[[ Source data open ]]

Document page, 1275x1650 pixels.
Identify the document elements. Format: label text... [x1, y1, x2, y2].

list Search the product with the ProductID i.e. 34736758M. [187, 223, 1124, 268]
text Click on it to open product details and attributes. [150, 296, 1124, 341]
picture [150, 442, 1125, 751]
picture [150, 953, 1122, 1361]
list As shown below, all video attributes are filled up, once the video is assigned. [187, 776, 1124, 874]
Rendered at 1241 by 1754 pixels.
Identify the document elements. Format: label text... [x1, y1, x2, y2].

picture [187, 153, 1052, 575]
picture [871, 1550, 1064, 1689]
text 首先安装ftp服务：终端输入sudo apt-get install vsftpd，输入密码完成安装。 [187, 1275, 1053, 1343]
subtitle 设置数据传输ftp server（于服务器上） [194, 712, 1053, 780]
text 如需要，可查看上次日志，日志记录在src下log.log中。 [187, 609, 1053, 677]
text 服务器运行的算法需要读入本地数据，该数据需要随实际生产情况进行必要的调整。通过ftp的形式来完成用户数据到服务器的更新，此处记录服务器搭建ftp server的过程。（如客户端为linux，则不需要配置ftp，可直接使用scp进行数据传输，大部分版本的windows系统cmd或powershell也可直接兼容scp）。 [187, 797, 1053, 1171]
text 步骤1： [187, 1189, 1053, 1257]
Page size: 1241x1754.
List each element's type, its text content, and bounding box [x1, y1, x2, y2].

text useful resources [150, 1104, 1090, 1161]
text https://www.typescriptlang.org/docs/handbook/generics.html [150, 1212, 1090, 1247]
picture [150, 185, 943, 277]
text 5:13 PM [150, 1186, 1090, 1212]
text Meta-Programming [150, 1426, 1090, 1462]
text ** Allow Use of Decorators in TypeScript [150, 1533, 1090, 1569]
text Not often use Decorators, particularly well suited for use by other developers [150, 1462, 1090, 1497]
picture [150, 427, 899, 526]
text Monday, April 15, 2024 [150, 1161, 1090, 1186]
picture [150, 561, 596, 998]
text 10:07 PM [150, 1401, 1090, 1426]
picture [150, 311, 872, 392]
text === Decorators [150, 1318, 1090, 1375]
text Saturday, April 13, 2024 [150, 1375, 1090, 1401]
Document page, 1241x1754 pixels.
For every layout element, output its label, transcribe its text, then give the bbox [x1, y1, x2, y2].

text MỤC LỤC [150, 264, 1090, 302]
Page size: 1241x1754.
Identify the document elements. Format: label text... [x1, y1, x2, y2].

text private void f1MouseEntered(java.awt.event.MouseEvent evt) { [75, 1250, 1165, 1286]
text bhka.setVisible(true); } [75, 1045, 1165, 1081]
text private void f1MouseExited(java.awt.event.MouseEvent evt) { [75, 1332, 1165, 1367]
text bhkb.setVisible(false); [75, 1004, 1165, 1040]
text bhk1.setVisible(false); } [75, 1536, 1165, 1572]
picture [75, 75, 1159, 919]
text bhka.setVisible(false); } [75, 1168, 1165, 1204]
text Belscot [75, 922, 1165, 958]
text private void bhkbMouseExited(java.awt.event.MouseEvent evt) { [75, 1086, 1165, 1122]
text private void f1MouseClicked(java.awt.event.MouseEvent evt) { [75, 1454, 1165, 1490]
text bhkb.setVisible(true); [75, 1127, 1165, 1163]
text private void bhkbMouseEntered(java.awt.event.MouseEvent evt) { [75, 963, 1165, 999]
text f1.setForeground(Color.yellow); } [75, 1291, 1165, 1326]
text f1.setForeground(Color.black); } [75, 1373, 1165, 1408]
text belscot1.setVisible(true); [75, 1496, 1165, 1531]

[[ Source data closed ]]

* Aim of the exercise: Every line of the listing should be printed again exactly.

* Output:
Document page, 1275x1650 pixels.
Identify the document elements. Format: label text... [x1, y1, x2, y2].

list Search the product with the ProductID i.e. 34736758M. [187, 223, 1124, 268]
text Click on it to open product details and attributes. [150, 296, 1124, 341]
picture [150, 442, 1125, 751]
picture [150, 953, 1122, 1361]
list As shown below, all video attributes are filled up, once the video is assigned. [187, 776, 1124, 874]
Rendered at 1241 by 1754 pixels.
Identify the document elements. Format: label text... [x1, y1, x2, y2].

picture [187, 153, 1052, 575]
picture [871, 1550, 1064, 1689]
text 首先安装ftp服务：终端输入sudo apt-get install vsftpd，输入密码完成安装。 [187, 1275, 1053, 1343]
subtitle 设置数据传输ftp server（于服务器上） [194, 712, 1053, 780]
text 如需要，可查看上次日志，日志记录在src下log.log中。 [187, 609, 1053, 677]
text 服务器运行的算法需要读入本地数据，该数据需要随实际生产情况进行必要的调整。通过ftp的形式来完成用户数据到服务器的更新，此处记录服务器搭建ftp server的过程。（如客户端为linux，则不需要配置ftp，可直接使用scp进行数据传输，大部分版本的windows系统cmd或powershell也可直接兼容scp）。 [187, 797, 1053, 1171]
text 步骤1： [187, 1189, 1053, 1257]
Page size: 1241x1754.
List each element's type, its text content, and bounding box [x1, y1, x2, y2].

text useful resources [150, 1104, 1090, 1161]
text https://www.typescriptlang.org/docs/handbook/generics.html [150, 1212, 1090, 1247]
picture [150, 185, 943, 277]
text 5:13 PM [150, 1186, 1090, 1212]
text Meta-Programming [150, 1426, 1090, 1462]
text ** Allow Use of Decorators in TypeScript [150, 1533, 1090, 1569]
text Not often use Decorators, particularly well suited for use by other developers [150, 1462, 1090, 1497]
picture [150, 427, 899, 526]
text Monday, April 15, 2024 [150, 1161, 1090, 1186]
picture [150, 561, 596, 998]
text 10:07 PM [150, 1401, 1090, 1426]
picture [150, 311, 872, 392]
text === Decorators [150, 1318, 1090, 1375]
text Saturday, April 13, 2024 [150, 1375, 1090, 1401]
Document page, 1241x1754 pixels.
For every layout element, output its label, transcribe its text, then give the bbox [x1, y1, x2, y2].

text MỤC LỤC [150, 264, 1090, 302]
Page size: 1241x1754.
Identify the document elements. Format: label text... [x1, y1, x2, y2].

text private void f1MouseEntered(java.awt.event.MouseEvent evt) { [75, 1250, 1165, 1286]
text bhka.setVisible(true); } [75, 1045, 1165, 1081]
text private void f1MouseExited(java.awt.event.MouseEvent evt) { [75, 1332, 1165, 1367]
text bhkb.setVisible(false); [75, 1004, 1165, 1040]
text bhk1.setVisible(false); } [75, 1536, 1165, 1572]
picture [75, 75, 1159, 919]
text bhka.setVisible(false); } [75, 1168, 1165, 1204]
text Belscot [75, 922, 1165, 958]
text private void bhkbMouseExited(java.awt.event.MouseEvent evt) { [75, 1086, 1165, 1122]
text private void f1MouseClicked(java.awt.event.MouseEvent evt) { [75, 1454, 1165, 1490]
text bhkb.setVisible(true); [75, 1127, 1165, 1163]
text private void bhkbMouseEntered(java.awt.event.MouseEvent evt) { [75, 963, 1165, 999]
text f1.setForeground(Color.yellow); } [75, 1291, 1165, 1326]
text f1.setForeground(Color.black); } [75, 1373, 1165, 1408]
text belscot1.setVisible(true); [75, 1496, 1165, 1531]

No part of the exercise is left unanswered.